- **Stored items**
━━━━━━━━━━━━━━━━━━━━

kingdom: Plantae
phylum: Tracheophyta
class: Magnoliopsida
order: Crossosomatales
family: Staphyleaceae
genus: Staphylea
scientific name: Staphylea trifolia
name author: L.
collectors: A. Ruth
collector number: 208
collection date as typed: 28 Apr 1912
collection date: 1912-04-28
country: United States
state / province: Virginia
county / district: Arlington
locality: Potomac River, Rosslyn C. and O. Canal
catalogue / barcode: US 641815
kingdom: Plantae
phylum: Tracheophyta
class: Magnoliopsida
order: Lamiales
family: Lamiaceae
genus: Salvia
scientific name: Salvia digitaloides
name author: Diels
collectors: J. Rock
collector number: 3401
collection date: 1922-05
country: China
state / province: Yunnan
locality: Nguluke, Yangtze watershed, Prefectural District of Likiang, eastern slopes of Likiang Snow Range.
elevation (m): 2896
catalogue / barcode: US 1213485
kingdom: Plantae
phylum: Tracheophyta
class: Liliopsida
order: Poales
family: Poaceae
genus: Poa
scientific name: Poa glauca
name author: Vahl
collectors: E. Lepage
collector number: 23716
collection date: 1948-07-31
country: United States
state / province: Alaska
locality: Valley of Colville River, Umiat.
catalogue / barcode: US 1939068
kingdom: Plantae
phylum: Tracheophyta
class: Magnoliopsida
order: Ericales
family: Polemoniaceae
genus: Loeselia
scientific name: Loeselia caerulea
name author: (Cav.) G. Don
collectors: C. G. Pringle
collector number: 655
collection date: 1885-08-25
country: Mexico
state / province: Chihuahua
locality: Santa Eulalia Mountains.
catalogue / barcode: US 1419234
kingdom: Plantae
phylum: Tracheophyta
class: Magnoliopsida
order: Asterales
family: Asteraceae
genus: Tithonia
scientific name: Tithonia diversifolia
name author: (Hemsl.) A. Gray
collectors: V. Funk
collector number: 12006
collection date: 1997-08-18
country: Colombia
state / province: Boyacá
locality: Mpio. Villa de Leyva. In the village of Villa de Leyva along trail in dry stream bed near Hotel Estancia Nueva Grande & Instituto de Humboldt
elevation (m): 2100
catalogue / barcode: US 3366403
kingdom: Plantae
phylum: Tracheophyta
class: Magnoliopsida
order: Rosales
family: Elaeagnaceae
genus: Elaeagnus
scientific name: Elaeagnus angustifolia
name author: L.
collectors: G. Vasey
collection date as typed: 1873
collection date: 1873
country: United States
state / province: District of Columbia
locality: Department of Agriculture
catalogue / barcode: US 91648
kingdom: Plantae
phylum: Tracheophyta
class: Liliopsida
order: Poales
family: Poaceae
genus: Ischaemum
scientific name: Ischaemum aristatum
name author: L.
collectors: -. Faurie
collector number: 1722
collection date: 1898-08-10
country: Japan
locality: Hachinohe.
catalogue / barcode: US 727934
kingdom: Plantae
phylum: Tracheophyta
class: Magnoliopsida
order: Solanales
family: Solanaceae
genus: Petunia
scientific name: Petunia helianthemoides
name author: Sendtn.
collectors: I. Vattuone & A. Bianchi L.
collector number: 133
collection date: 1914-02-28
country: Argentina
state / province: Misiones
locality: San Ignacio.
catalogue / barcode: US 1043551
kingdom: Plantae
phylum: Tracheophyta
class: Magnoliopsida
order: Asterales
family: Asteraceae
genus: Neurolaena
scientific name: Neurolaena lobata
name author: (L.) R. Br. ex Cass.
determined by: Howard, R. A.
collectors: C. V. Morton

━━━━━━━━━━━━━━━━━━━━

- **Written request**
Please update the rows above by replacing every "catalogue / barcode" with "catalog number" and leaving everything else unchanged.

- **Solution**
kingdom: Plantae
phylum: Tracheophyta
class: Magnoliopsida
order: Crossosomatales
family: Staphyleaceae
genus: Staphylea
scientific name: Staphylea trifolia
name author: L.
collectors: A. Ruth
collector number: 208
collection date as typed: 28 Apr 1912
collection date: 1912-04-28
country: United States
state / province: Virginia
county / district: Arlington
locality: Potomac River, Rosslyn C. and O. Canal
catalog number: US 641815
kingdom: Plantae
phylum: Tracheophyta
class: Magnoliopsida
order: Lamiales
family: Lamiaceae
genus: Salvia
scientific name: Salvia digitaloides
name author: Diels
collectors: J. Rock
collector number: 3401
collection date: 1922-05
country: China
state / province: Yunnan
locality: Nguluke, Yangtze watershed, Prefectural District of Likiang, eastern slopes of Likiang Snow Range.
elevation (m): 2896
catalog number: US 1213485
kingdom: Plantae
phylum: Tracheophyta
class: Liliopsida
order: Poales
family: Poaceae
genus: Poa
scientific name: Poa glauca
name author: Vahl
collectors: E. Lepage
collector number: 23716
collection date: 1948-07-31
country: United States
state / province: Alaska
locality: Valley of Colville River, Umiat.
catalog number: US 1939068
kingdom: Plantae
phylum: Tracheophyta
class: Magnoliopsida
order: Ericales
family: Polemoniaceae
genus: Loeselia
scientific name: Loeselia caerulea
name author: (Cav.) G. Don
collectors: C. G. Pringle
collector number: 655
collection date: 1885-08-25
country: Mexico
state / province: Chihuahua
locality: Santa Eulalia Mountains.
catalog number: US 1419234
kingdom: Plantae
phylum: Tracheophyta
class: Magnoliopsida
order: Asterales
family: Asteraceae
genus: Tithonia
scientific name: Tithonia diversifolia
name author: (Hemsl.) A. Gray
collectors: V. Funk
collector number: 12006
collection date: 1997-08-18
country: Colombia
state / province: Boyacá
locality: Mpio. Villa de Leyva. In the village of Villa de Leyva along trail in dry stream bed near Hotel Estancia Nueva Grande & Instituto de Humboldt
elevation (m): 2100
catalog number: US 3366403
kingdom: Plantae
phylum: Tracheophyta
class: Magnoliopsida
order: Rosales
family: Elaeagnaceae
genus: Elaeagnus
scientific name: Elaeagnus angustifolia
name author: L.
collectors: G. Vasey
collection date as typed: 1873
collection date: 1873
country: United States
state / province: District of Columbia
locality: Department of Agriculture
catalog number: US 91648
kingdom: Plantae
phylum: Tracheophyta
class: Liliopsida
order: Poales
family: Poaceae
genus: Ischaemum
scientific name: Ischaemum aristatum
name author: L.
collectors: -. Faurie
collector number: 1722
collection date: 1898-08-10
country: Japan
locality: Hachinohe.
catalog number: US 727934
kingdom: Plantae
phylum: Tracheophyta
class: Magnoliopsida
order: Solanales
family: Solanaceae
genus: Petunia
scientific name: Petunia helianthemoides
name author: Sendtn.
collectors: I. Vattuone & A. Bianchi L.
collector number: 133
collection date: 1914-02-28
country: Argentina
state / province: Misiones
locality: San Ignacio.
catalog number: US 1043551
kingdom: Plantae
phylum: Tracheophyta
class: Magnoliopsida
order: Asterales
family: Asteraceae
genus: Neurolaena
scientific name: Neurolaena lobata
name author: (L.) R. Br. ex Cass.
determined by: Howard, R. A.
collectors: C. V. Morton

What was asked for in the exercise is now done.